Los New York Knicks asaltaron este miércoles el Frost Bank Center de San Antonio y, con 30 puntos de Jalen Brunson, ganaron por 105-95 a los Spurs y tomaron ventaja 1-0 en las Finales de la NBA, cuyo segundo encuentro se disputará el viernes en este mismo escenario.
Los Knicks prolongaron su extraordinario momento de forma y, con carácter y talento, sellaron su duodécima victoria consecutiva en estos ‘playoffs’, tras eliminar a los Atlanta Hawks y arrollar 4-0 a los Philadelphia 76ers y a los Cleveland Cavaliers en su camino hacia sus primeras Finales en 27 años.
Los Spurs sucumbieron pese a los 26 puntos y doce rebotes del francés Victor Wembanyama, en su debut en unas Finales NBA tras ser MVP del Oeste.
Estuvieron catorce abajo en el marcador los Knicks, pero el equipo de Mike Brown volvió a demostrar madurez. En el Frost Bank Center, repleto de aficionados de los Spurs, fueron Ben Stiller, Spike Lee y Patrick Ewing quienes lideraron la delegación de famosos y leyendas del baloncesto en celebrar.
Brunson selló trece de sus treinta puntos en el cuarto período, tras reponerse de un percance en una rodilla. OG Anunoby aportó doce en el último segmento y acabó con 17. El dominicano Karl-Anthony Towns aportó un doble-doble de 18 puntos para los Knicks, que se hicieron con ventaja de campo en la serie.

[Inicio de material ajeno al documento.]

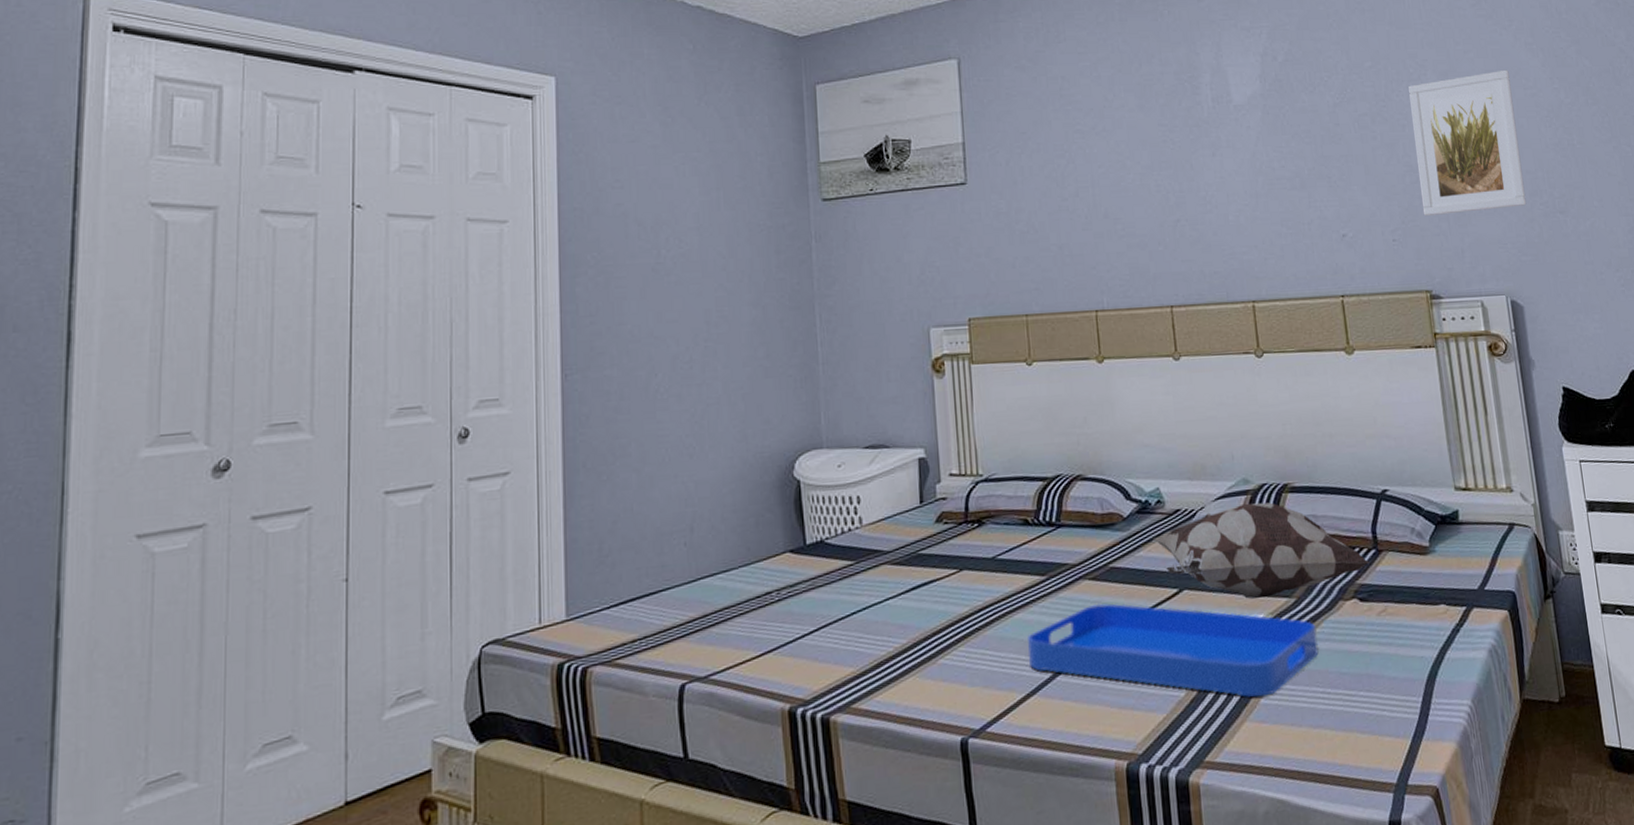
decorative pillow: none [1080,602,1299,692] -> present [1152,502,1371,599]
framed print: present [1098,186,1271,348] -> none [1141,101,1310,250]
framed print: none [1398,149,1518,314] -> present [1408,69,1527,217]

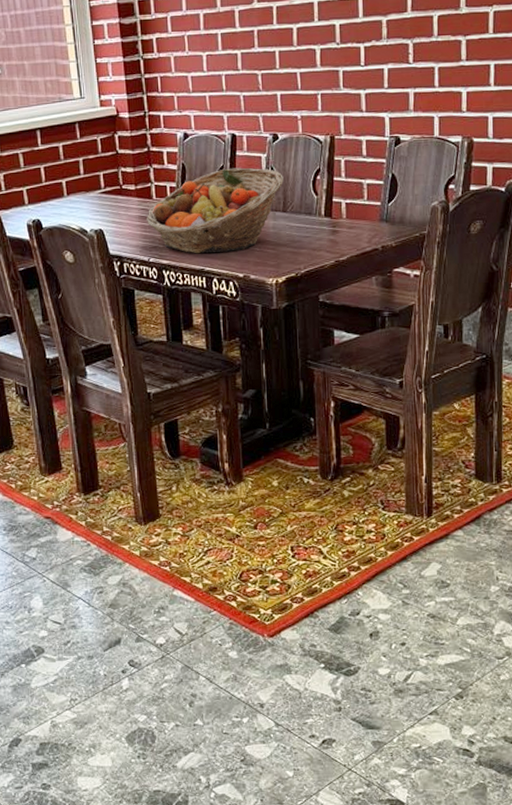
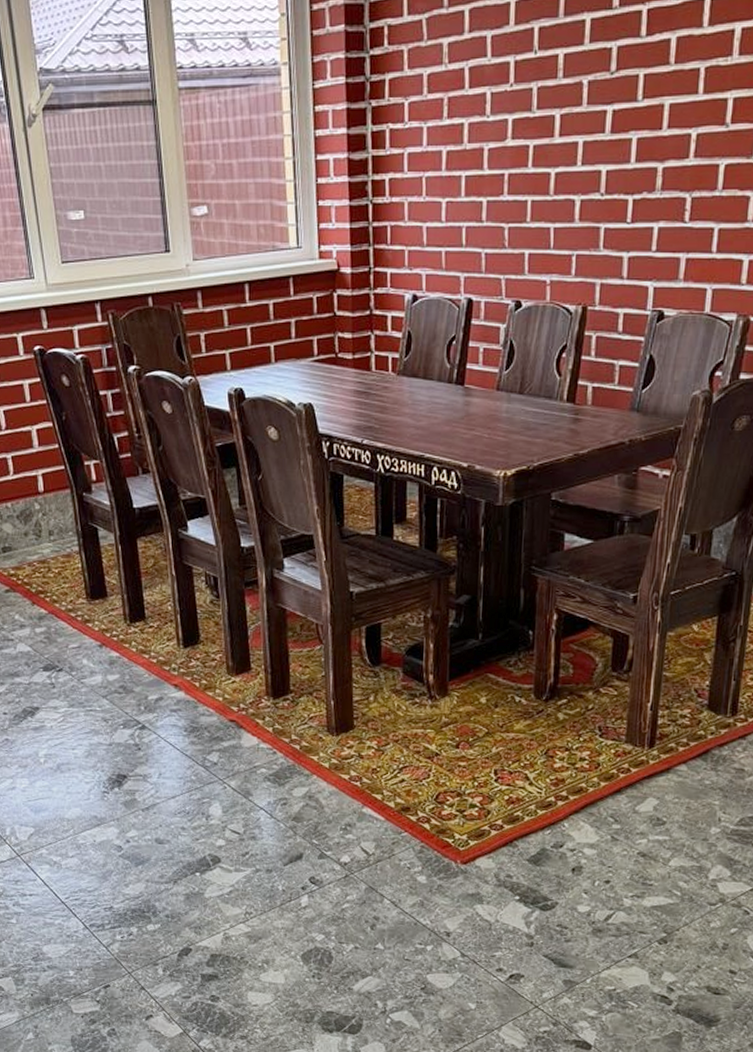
fruit basket: present [147,167,284,254] -> none [363,339,523,438]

Wembanyama intentó rebelarse, pero sus once puntos y siete rebotes, sumados en el cuarto período, no les bastaron a los Spurs. Tampoco los 16 del novato Dylan Harper, que fue de más a menos, ni los 17 de Stephon Castle.
A los hombres de Mitch Johnson les tocará reaccionar inmediatamente para contener el impulso de los Knicks.
Ritmo feroz en San Antonio
Fue un partido físico, con altos ritmos y agresividad en cada posesión, la misma receta que llevó a ambas franquicias a jugarse el anillo. Y lo fue desde el principio.
Lo comenzaron mejor los Knicks, pero los Spurs contestaron con un contundente 20-3 al ritmo de Dylan Harper, prácticamente perfecto en el inicio del partido, con diez puntos en el primer período, la mejor marca para un novato en unas Finales desde 1998, cuando la NBA empezó a tomar este tipo de estadísticas.
Los Spurs alcanzaron los diez puntos de ventaja en el primer período (27-17) y forzaron el tiempo muerto de unos Knicks, asustados también por las condiciones de Jalen Brunson.
El líder de los Knicks se retiró momentáneamente con dolor en una rodilla tras un choque con Harrison Barnes, pero pudo regresar a competir y sostuvo a su equipo con once puntos en la primera mitad.
Wembanyama solo conectó dos de sus primeros ocho tiros, y el protagonista inesperado de la primera mitad fue Julian Champagnie, un francotirador desde el arco con un cinco de seis que envió a los Spurs arriba 55-48 a los vestuarios.
Los Spurs se sintieron al mando del partido al comienzo del tercer período, cuando elevaron su ventaja hasta el 62-50, después de que los Knicks apenas anotaron uno de sus primeros diez tiros de campo.
La fe los Knicks, la mano de Brunson
Pero los neoyorquinos, un equipo que remontó 22 puntos de desventaja en el último cuarto de las finales del Este contra los Cleveland Cavaliers, demostraron fortaleza mental. Towns llevó de la mano a los Knicks con diez puntos y cuatro rebotes para igualar el encuentro 76-76 a falta de doce minutos para el final.
Empezaron a entrar los triples para los Knicks. Tras el dos de diez del tercer cuarto, Anunoby conectó dos y metió ocho puntos en poco más de tres minutos. Empujaron los neoyorquinos, pero Castle respondió para los Spurs, en un intercambio de golpes que seguiría hasta el final.
- Brunson subió el volumen con unas jugadas espectaculares y firmó ocho puntos seguidos para unos Knicks que se pusieron arriba 94-86 con 6.03 por jugar. Pero Wembanyama, con el segundo triple de su noche y una entrada ante Towns, dio vida a los Spurs y recortó el margen a un punto para abrir una mini prórroga final con 3.24 en el cronómetro.
El parcial de los Spurs alcanzó el 9-0 y Wemby, los 10 puntos en el último segmento, para dar ventaja 95-94 a San Antonio. Pero allí se acabaron las esperanzas de San Antonio.
Porque los Knicks sellaron un parcial final de 11-0, al ritmo de un Brunson que anotó desde prácticamente todas las posiciones. El 11 de los Knicks enseñó el camino a su equipo. Y su sueño pasará por el Madison Square Garden.